In the fabrication of self-aligned, double polysilicon (sometimes referred to herein as "poly") bipolar junction transistor (hereinafter "BJT") structures, the polysilicon from which the base-conductor is formed is typically doped with boron by ion implantation. The connection between the extrinsic base and the intrinsic base region is formed by a lateral diffusion of this boron from the base conductor into the underlying silicon. The conductor for contact to the extrinsic base is formed by the base polysilicon. In order to achieve a very low resistance base connection and contact, the polysilicon must be very heavily doped. Boron doses on the order of 5.times.10.sup.15 cm.sup.2 to 1.times.10.sup.l6 cm.sup.2 are typically used.
Since the base polysilicon must be kept relatively thin in order to reduce vertical base contact resistance and to create low emitter contact structure aspect ratios, and since the boron implant must be completely contained within the base polysilicon layer to provide a repeatable link-up diffusion and shallow extrinsic base junction, the energy of the boron implant must be kept relatively low. This means that a relatively costly implant step is required. The implant step is costly due to the low throughput that results from low energy boron implants at the required high dosage concentrations.
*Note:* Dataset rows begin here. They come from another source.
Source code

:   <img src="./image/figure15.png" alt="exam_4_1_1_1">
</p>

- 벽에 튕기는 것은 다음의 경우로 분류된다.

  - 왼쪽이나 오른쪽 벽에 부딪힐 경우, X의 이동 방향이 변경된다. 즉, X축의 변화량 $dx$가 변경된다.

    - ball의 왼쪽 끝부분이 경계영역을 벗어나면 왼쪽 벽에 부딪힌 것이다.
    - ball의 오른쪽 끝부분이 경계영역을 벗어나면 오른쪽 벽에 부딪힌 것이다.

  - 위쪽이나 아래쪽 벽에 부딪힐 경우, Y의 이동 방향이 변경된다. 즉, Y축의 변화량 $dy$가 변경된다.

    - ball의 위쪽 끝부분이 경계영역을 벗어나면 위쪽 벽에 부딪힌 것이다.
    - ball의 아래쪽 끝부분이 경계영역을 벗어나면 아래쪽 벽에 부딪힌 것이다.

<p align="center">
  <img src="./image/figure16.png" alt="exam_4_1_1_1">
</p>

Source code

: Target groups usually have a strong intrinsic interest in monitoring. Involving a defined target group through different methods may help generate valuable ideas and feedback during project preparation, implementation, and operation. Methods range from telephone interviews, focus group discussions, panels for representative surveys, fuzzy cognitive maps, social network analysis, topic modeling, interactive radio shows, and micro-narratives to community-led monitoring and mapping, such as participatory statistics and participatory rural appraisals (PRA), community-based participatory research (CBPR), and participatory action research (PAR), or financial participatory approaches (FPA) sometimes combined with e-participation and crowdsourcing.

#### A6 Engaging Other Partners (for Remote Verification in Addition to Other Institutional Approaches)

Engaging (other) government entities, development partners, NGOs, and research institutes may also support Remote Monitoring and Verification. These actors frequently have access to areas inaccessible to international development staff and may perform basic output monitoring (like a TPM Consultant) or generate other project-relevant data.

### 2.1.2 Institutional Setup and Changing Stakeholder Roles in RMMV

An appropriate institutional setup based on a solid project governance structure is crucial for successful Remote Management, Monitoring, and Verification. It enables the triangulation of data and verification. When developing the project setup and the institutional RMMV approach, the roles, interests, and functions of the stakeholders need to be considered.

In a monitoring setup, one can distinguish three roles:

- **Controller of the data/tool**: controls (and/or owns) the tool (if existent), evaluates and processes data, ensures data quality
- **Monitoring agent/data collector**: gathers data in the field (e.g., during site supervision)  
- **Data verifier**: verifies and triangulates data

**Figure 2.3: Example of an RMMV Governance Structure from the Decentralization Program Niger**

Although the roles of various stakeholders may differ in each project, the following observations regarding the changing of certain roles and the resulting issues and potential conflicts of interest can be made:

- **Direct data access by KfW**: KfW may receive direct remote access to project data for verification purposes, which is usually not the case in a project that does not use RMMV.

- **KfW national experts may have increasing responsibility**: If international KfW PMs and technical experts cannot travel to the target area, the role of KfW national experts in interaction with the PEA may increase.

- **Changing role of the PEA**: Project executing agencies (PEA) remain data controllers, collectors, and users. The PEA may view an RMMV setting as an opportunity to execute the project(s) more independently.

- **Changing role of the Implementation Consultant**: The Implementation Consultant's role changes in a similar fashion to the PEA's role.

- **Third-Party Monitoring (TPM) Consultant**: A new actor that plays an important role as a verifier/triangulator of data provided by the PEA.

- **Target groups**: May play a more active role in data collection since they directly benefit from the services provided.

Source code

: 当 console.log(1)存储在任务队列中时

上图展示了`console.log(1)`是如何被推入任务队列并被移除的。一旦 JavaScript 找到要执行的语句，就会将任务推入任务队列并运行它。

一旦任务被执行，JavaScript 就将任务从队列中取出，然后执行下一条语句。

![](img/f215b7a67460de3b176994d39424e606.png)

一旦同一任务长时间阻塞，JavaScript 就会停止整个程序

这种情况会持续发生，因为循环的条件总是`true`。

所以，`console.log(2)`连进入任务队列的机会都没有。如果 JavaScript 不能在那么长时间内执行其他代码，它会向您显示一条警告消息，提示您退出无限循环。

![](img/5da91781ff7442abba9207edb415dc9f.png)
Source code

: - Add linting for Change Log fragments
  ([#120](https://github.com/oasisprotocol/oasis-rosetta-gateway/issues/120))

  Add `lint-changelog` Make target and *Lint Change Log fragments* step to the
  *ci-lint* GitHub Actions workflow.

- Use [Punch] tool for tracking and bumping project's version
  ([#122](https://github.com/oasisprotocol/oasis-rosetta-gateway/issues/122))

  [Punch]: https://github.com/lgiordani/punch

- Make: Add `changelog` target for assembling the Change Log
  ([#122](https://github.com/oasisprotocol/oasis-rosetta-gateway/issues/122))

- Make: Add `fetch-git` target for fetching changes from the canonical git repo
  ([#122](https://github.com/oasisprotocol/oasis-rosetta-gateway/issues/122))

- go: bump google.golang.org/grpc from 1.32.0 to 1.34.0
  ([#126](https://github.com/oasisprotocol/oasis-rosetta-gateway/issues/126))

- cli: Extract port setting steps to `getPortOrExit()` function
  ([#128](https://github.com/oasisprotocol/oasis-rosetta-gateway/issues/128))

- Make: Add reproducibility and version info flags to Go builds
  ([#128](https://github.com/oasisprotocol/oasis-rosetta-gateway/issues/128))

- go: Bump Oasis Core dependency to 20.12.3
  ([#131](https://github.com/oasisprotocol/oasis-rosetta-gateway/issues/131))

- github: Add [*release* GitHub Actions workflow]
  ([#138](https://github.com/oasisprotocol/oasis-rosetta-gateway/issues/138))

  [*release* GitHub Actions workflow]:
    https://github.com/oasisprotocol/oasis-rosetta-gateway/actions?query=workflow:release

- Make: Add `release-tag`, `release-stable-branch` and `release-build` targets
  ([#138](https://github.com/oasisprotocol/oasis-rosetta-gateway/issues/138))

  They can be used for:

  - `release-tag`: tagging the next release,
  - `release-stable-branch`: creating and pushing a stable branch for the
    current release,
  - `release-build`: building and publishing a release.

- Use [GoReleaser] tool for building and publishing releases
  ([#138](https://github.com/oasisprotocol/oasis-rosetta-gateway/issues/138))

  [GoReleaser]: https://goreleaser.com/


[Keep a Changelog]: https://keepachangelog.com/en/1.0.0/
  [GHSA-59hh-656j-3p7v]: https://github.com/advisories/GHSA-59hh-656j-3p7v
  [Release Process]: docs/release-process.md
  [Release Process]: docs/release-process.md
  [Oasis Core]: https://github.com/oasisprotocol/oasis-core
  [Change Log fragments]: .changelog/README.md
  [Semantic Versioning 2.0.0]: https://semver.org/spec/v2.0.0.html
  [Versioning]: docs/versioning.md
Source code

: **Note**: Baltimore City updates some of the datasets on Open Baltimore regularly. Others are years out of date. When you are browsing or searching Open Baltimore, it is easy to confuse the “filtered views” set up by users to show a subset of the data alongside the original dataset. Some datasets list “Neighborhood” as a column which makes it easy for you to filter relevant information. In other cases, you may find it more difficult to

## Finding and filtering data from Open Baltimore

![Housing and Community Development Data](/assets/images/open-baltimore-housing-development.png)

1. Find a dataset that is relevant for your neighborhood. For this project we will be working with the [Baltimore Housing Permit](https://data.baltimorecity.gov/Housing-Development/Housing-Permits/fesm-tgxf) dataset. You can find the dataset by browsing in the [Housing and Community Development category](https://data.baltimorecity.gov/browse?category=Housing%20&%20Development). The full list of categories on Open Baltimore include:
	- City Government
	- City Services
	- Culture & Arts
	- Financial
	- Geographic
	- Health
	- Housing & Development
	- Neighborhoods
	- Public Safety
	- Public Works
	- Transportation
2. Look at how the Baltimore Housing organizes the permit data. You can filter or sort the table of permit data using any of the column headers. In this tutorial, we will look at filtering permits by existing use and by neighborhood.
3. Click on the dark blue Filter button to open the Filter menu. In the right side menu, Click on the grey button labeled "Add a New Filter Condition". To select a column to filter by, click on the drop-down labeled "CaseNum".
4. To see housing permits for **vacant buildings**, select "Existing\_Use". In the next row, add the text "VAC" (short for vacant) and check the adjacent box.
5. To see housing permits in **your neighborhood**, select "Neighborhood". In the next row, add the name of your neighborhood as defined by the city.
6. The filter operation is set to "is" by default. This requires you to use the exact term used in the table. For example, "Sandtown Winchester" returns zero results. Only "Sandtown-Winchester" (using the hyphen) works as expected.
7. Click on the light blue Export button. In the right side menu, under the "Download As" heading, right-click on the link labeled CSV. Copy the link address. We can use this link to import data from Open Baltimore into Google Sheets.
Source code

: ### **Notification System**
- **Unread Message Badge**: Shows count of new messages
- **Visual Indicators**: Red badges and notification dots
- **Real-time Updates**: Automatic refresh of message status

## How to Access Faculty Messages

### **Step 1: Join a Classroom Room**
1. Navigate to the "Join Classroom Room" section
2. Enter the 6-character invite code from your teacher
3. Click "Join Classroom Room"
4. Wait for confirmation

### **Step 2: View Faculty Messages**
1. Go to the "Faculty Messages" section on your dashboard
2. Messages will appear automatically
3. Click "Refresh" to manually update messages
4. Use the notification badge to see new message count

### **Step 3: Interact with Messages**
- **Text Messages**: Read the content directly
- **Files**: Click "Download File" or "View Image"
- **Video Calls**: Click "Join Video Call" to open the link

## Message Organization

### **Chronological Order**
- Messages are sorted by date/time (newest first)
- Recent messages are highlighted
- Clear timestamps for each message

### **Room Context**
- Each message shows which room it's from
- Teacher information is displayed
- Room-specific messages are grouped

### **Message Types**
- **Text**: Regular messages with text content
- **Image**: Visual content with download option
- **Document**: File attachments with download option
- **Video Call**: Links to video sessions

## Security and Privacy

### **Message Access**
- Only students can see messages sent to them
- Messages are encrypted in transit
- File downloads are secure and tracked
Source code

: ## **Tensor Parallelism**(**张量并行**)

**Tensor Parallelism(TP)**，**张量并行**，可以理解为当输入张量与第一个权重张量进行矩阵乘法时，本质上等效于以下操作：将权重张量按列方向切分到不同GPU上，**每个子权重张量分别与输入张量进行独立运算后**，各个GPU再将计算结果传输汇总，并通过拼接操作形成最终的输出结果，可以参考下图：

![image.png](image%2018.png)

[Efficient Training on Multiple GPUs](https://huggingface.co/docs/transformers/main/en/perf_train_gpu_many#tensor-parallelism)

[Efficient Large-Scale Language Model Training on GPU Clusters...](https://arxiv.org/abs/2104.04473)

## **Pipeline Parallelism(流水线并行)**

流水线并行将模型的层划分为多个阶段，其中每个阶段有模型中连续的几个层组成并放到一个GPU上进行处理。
In a double poly self aligned bipolar junction transistor (DPSA BJT) in a BiCMOS implementation, a single polysilicon is typically used for both the gate of MOS devices and the base polysilicon in the BJT. As a result, separate patterning and implant steps are used to dope the base polysilicon and the gate poly for these devices. A representative section view of a prior art BJT is shown in FIG. 1.
What is needed is a method for eliminating the need for separate patterning and implant steps in a BiCMOS process in the formation of the base polysilicon of the BJT and the gate of the MOS device.
It is with the foregoing problems in mind that the instant invention was developed.